La Peau de Chagrin
Le 24 juin 2022
Lorsque Raphaël de Valentin pénètre dans la maison de jeu du Palais Royale à Paris, un cerbère lui demande d’ôter son chapeau. Ce geste de dépouillement et d’humilité symbolise la soumission devant la puissance de l’ordre établi par l’argent. Ce lieu de perdition attire tous ceux qui espèrent se refaire une fortune sur un coup de dé. Raphaël, jeune noble désargenté vient de subir une grande déception amoureuse et songe au suicide, il vient sans conviction jeter sa dernière pièce d’or sur le tapis, en vain. Son errance le conduira par hasard chez un antiquaire, un vieillard étrange l’accueille, il semble sortir des enfers, mais son discours est néanmoins empreint de sagesse et de bienveillance. Cette dualité place Raphaël au carrefour de sa vie, le vieillard lui propose un talisman, une peau de chagrin, qui possède un pouvoir magique, celui d’exaucer tous les vœux de son possesseur.
Tout le sujet du roman est condensé dans le monologue de l’antiquaire : « Je vais vous révéler en peu de mots, un grand mystère de la vie humaine… Deux verbes expriment toutes les formes que prennent ces deux causes de mort. Vouloir et pouvoir. Entre ces deux termes de l’action humaine, il est une autre formule dont s’emparent les sages, et je lui dois le bonheur de ma longévité. Vouloir nous brûle, et pouvoir nous détruit ; mais SAVOIR laisse notre faible organisation dans un perpétuel état de calme… La pensée est la clef de tous les trésors, elle procure les joies de l’avare sans en donner les soucis… Le mot de sagesse ne vient-il pas de savoir ? Et qu’est-ce que la folie, sinon l’excès d’un vouloir ou d’un pouvoir ? »
Raphaël n’a rien à perdre, il saisit la Peau de chagrin et espère ainsi réaliser tous ses rêves. Le vieil homme le met en garde et lui fait lire les termes du contrat inscrits sur la peau. « Celui qui me possède accomplira tous ses désirs, mais ses jours décroîtront à chaque vœu exaucé ».
Ce célèbre roman de Balzac est un conte fantastique et philosophique publié en 1831. C’est sans doute l’une des œuvres les plus remaniées par Balzac au fil des éditions. Les variantes du texte occupent à elles seules 160 pages en petits caractères de l’édition 1985 de la collection « Classiques Garnier ». Balzac relisait scrupuleusement chacune des éditions de ces œuvres pour corriger et améliorer sans cesse son texte.

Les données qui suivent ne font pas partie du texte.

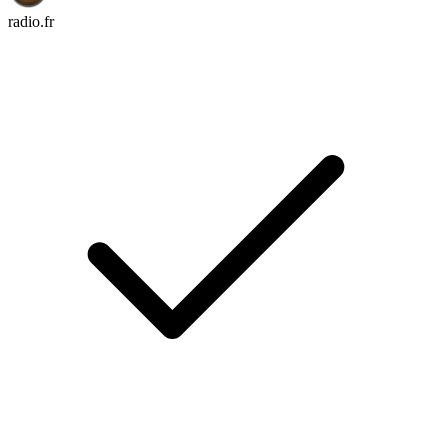
radio.fr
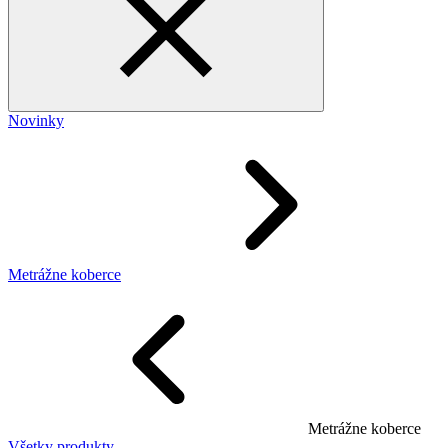
Novinky
Metrážne koberce
Metrážne koberce
Všetky produkty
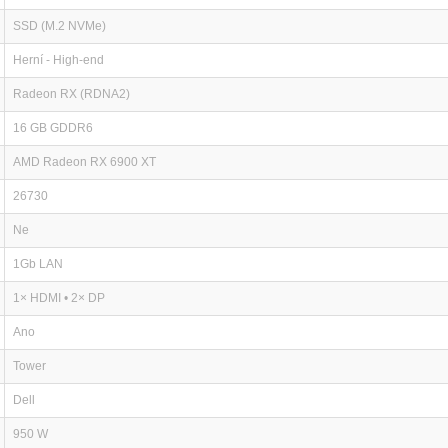
SSD (M.2 NVMe)
Herní - High-end
Radeon RX (RDNA2)
16 GB GDDR6
AMD Radeon RX 6900 XT
26730
Ne
1Gb LAN
1× HDMI • 2× DP
Ano
Tower
Dell
950 W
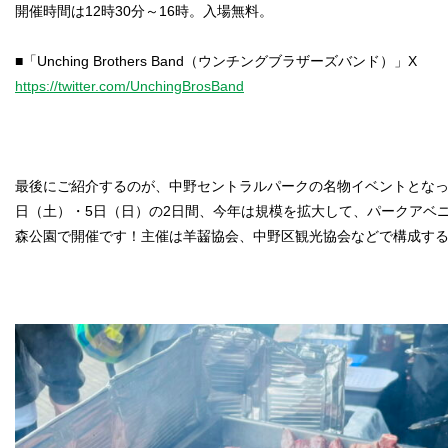
開催時間は12時30分～16時。入場無料。
https://twitter.com/UnchingBrosBand
最後にご紹介するのが、中野セントラルパークの名物イベントとなっ
日（土）・5日（日）の2日間、今年は規模を拡大して、パークアベ
森公園で開催です！主催は羊齧協会、中野区観光協会などで構成す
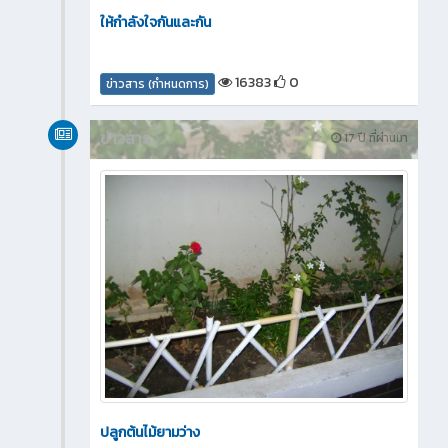
ให้กำลังใจกันและกัน
16383
0
ข่าวสาร (กำหนดการ)
ข่าวสาร
17 ปี ที่ผ่านมา
ปลูกต้นไม้ยามว่าง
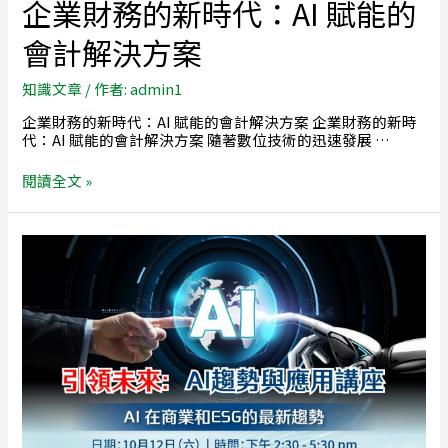
企業財務的新時代：AI 賦能的
會計解決方案
知識文章
/ 作者:
admin1
企業財務的新時代：AI 賦能的會計解決方案 企業財務的新時
代：AI 賦能的會計解決方案 隨著數位技術的迅速發展 …
閱讀全文 »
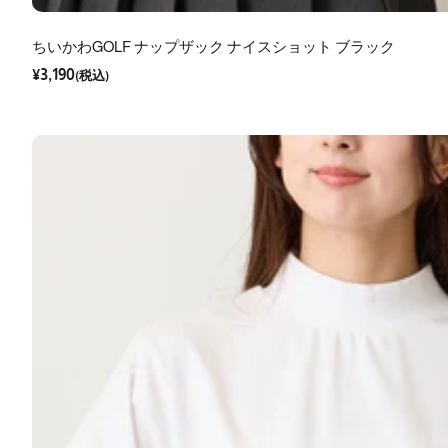
ちいかわGOLF ナップザック ナイスショット ブラック
セ
¥3,190
ー
(税込)
ル
価
格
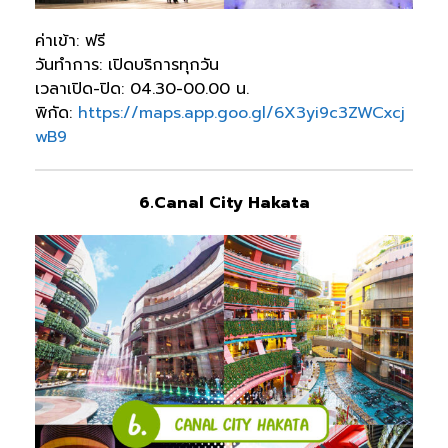
ค่าเข้า: ฟรี
วันทำการ: เปิดบริการทุกวัน
เวลาเปิด-ปิด: 04.30-00.00 น.
พิกัด:
https://maps.app.goo.gl/6X3yi9c3ZWCxcj
wB9
6.Canal City Hakata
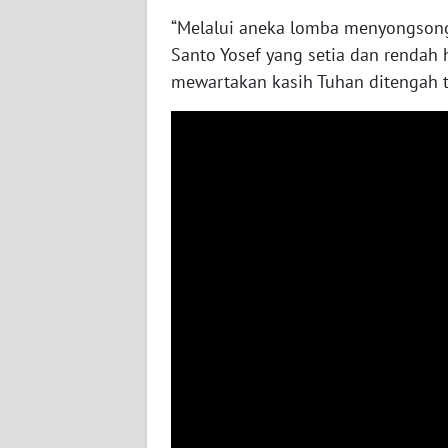
“Melalui aneka lomba menyongsong 
WN
SULBAR
Santo Yosef yang setia dan rendah 
mewartakan kasih Tuhan ditengah 
WN
BABEL
WN
SUMBAR
WN
SUMSEL
WN
BENGKULU
WN
LAMPUNG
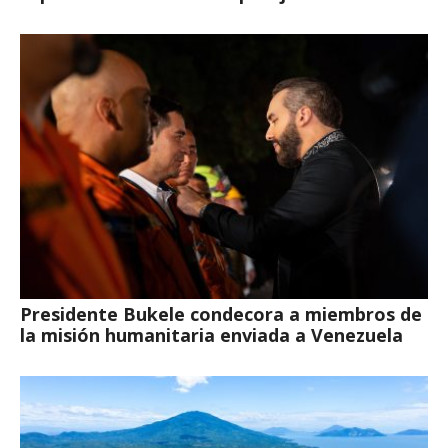
Presidente Bukele condecora a miembros de
la misión humanitaria enviada a Venezuela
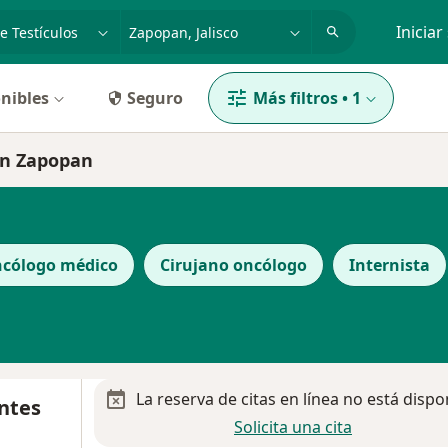
dad, enfermedad o nombre
p. ej. Guadalajara
Iniciar
nibles
Seguro
Más filtros
•
1
 en Zapopan
cólogo médico
Cirujano oncólogo
Internista
La reserva de citas en línea no está dispo
ntes
Solicita una cita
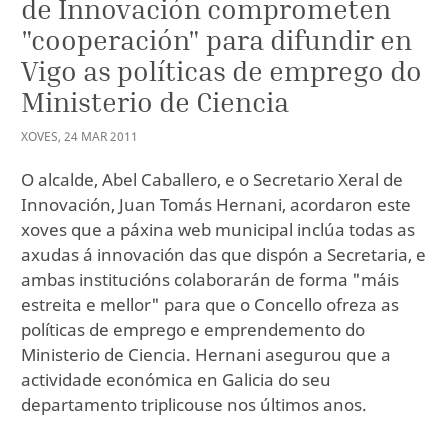
de Innovación comprometen
"cooperación" para difundir en
Vigo as políticas de emprego do
Ministerio de Ciencia
XOVES
,
24
MAR
2011
O alcalde, Abel Caballero, e o Secretario Xeral de
Innovación, Juan Tomás Hernani, acordaron este
xoves que a páxina web municipal inclúa todas as
axudas á innovación das que dispón a Secretaria, e
ambas institucións colaborarán de forma "máis
estreita e mellor" para que o Concello ofreza as
políticas de emprego e emprendemento do
Ministerio de Ciencia. Hernani asegurou que a
actividade económica en Galicia do seu
departamento triplicouse nos últimos anos.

Quand on considère l’ampleur de son œuvre, 91 romans pour la Comédie Humaine seule, on imagine le travail de relecture et d’écriture que cela représentait en moins de 30 ans ! (Balzac a commencé à écrire vers l’âge de 20 ans jusqu’à quelques années avant sa mort survenue à l’âge de 51 ans).
Ce livre a toujours été l’un de mes préférés en raison de la profondeur du message philosophique qu’il porte et aussi en raison du traitement littéraire. La forme choisie par Balzac, le « conte fantastique » est d’une grande originalité et tranche sur la production littéraire de l’époque. Mais cet ouvrage est aussi prémonitoire, il décrit avec une exactitude confondante le destin de son auteur. Balzac n'a-t-il pas toute sa vie formulé le voeu de devenir célèbre, riche et heureux en amour auprès de son "étrangère" la comtesse Rzewuska. Au moment même où ses voeux sont exaucés, il dépérit et meurt dans la fleur de l'âge, brûlé par le désir.
Encore une fois Balzac nous emporte dans un monde où le héros est écartelé entre le désir d’opulence qui mène à l’excès et le besoin d’équilibre qui peut conduire à l’austérité et l’ennui. L’auteur semble nous suggérer une voie qui est celle de la sagesse une sorte de sobriété heureuse ou le vouloir et le pouvoir sont bannis au profit du savoir. Une grande leçon que n’a sans doute pas toujours suivie Balzac lui-même dont la force vitale démesurée ne pouvait conduire qu’à l’excès. Ce génie, dont les ailes de géant l’empêchaient de marcher, avait trouver une manière a lui de résoudre ce dilemme. À la fois bénédictin et bon vivant, il s’astreignait à un labeur immense et solitaire jusqu’à l’épuisement. Pour se régénérer, il sortait de sa réserve et troquait sa robe de bure pour un habit au luxe ostentatoire afin de se fondre dans les milieux de la haute bourgeoisie. Un monde envers lequel il éprouvait à la fois de l’attrait et de la répulsion et dont il nourrissait son œuvre.
— « La Peau de Chagrin », Honoré de Balzac, Classiques Garnier Éditions de M. Allem (1985), 461 pages (introductions, notes et variantes).